Breaking the Barrier: Mapping protein interactions in the bacterial outer membrane as targets for new antimicrobials

Across human history, bacteria have been responsible for a huge burden of disease and mortality that only lessened with the discovery of vaccination and antibiotics. We now face a rising tide of antimicrobial resistance, and are experiencing a slow-moving pandemic of hospital-acquired infections by drug-resistant bacteria. Alongside better prevention, control, and surveillance, there is an urgent need to identify new targets against which we can develop new antibiotic drugs. Of particular concern are the Gram-negative group of bacteria.

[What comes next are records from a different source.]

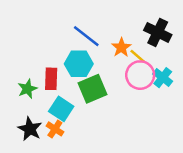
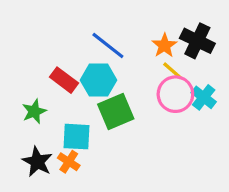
orange star: (121, 47) -> (164, 46), moved
red rectangle: (51, 79) -> (64, 80), moved, turned -55
cyan square: (61, 109) -> (77, 137), turned -30

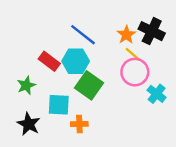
cyan cross: (204, 97) -> (157, 94), moved
green square: (116, 111) -> (89, 85), turned -32
orange cross: (69, 162) -> (79, 124), moved, turned -35

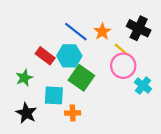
orange star: (126, 35) -> (102, 32), moved

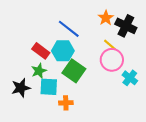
orange star: (102, 32) -> (106, 18), moved
green star: (24, 78) -> (39, 71), moved
black star: (26, 113) -> (21, 88), moved, turned 30

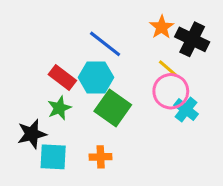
cyan cross: (130, 78) -> (186, 110), moved
cyan square: (49, 87) -> (53, 157), moved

Of the five microorganisms identified as urgent threats by the US Centres for Disease Control, three are Gram-negative bacteria, and while there are worryingly few new antibiotics in trials, even fewer target Gram-negative bacteria.

Membranes, and the proteins associated with them, constitute the majority of current drug targets across multiple disease areas, largely because membranes are the basis for much compartmentalisation and communication in and between cells. Gram-negative bacteria have a unique, additional, protective outer membrane (OM) that shields the bacterium from its environment. The OM is a major barrier to toxins and antibiotics, and is critical for bacterial growth, virulence, pathogenesis, and the formation of biofilms (which are important for establishing many infections). All biological membranes have two leaflets of amphipathic lipid molecules (typically phospholipids) that form a bilayer, and the lipids in each leaflet are different (asymmetric). The bacterial OM is perhaps the most striking example of membrane asymmetry in biology, with an inner leaflet dominated by phospholipids (as in normal membranes), and an outer leaflet dominated by lipopolysaccharide molecules (which are unique to the bacterial membrane). Integral outer membrane proteins (OMPs), which all have a barrel-shaped structure, have thus evolved to fold and function in a different environment to proteins in other membranes: they experience a very rigid membrane because the lipopolysaccharide clumps together. Furthermore, they don't move around very much in the membrane, and their conformations and interactions are dictated by interactions with other proteins and lipopolysaccharide that are missing in other membranes, but essential for bacterial growth and survival.

The OM is thus a fascinating environment that could provide a rich source of new targets for antibacterial interventions. In this MRC programme grant, we will integrate functional and structural studies on the bacterial OM, with the latest innovations in protein structure (and protein interaction) prediction, and in our ability to design new proteins that can bind target proteins. Working in the test tube and with whole bacterial cells, we will learn how OMPs naturally fold up and become embedded within the outer membrane, how they interact with each other and with LPS molecules when they're in that membrane, and how these interactions affect the ways proteins work and how bacteria grow. Ultimately, we want to use these discoveries to illuminate new ways of killing bacteria, or at least weakening their defences so that other drugs can kill them. A programme grant is essential because it will allow us to build a talented team that can work together to make discoveries at a pace and scale that would be impossible via individual, smaller project grants, and it will allow us to place the UK at the forefront of this vital area of research.

Gram-negative bacteria are pervasive in Nature and responsible for a huge burden of disease and mortality. Despite this, and the fact that they have been identified by CDC/WHO as urgent threats, very few new antibiotics are in the pipeline targeted at Gram-negative (GN) bacteria. GN bacteria have a unique outer membrane (OM) that is a barrier to toxins/antibiotics, and is required for growth, virulence, pathogenesis, and biofilm formation. While membranes typically have asymmetry between the leaflets of lipids that form the bilayer, the bacterial OM is uniquely asymmetric. It has an inner leaflet dominated by phospholipids, and an outer leaflet dominated by lipopolysaccharides (LPS) that are highly negatively charged and strong activators of host immunity. The OM is very high in protein, and reliant on currently poorly understood protein-protein and protein:LPS interactions for its integrity. Integral outer membrane proteins (OMPs) have thus evolved to fold/function in a very different environment to proteins in other bilayers.
Given these evolutionary differences, the OM is a fascinating environment that could provide a rich source of new targets for antibacterials. In this MRC programme, we will integrate functional/structural studies on the OM, with innovations in protein structure prediction, and the design of proteins that can bind target proteins. Working both in vitro and in vivo, we will reveal the determinants of OMP folding into the OM, how OMPs interact with each other and with LPS, and how these interactions affect OMP function and bacterial viability. Ultimately we want to use these discoveries to discover small molecules and design protein binders, that are diagnostic, bactericidal or least weaken bacterial defences for the action of other drugs.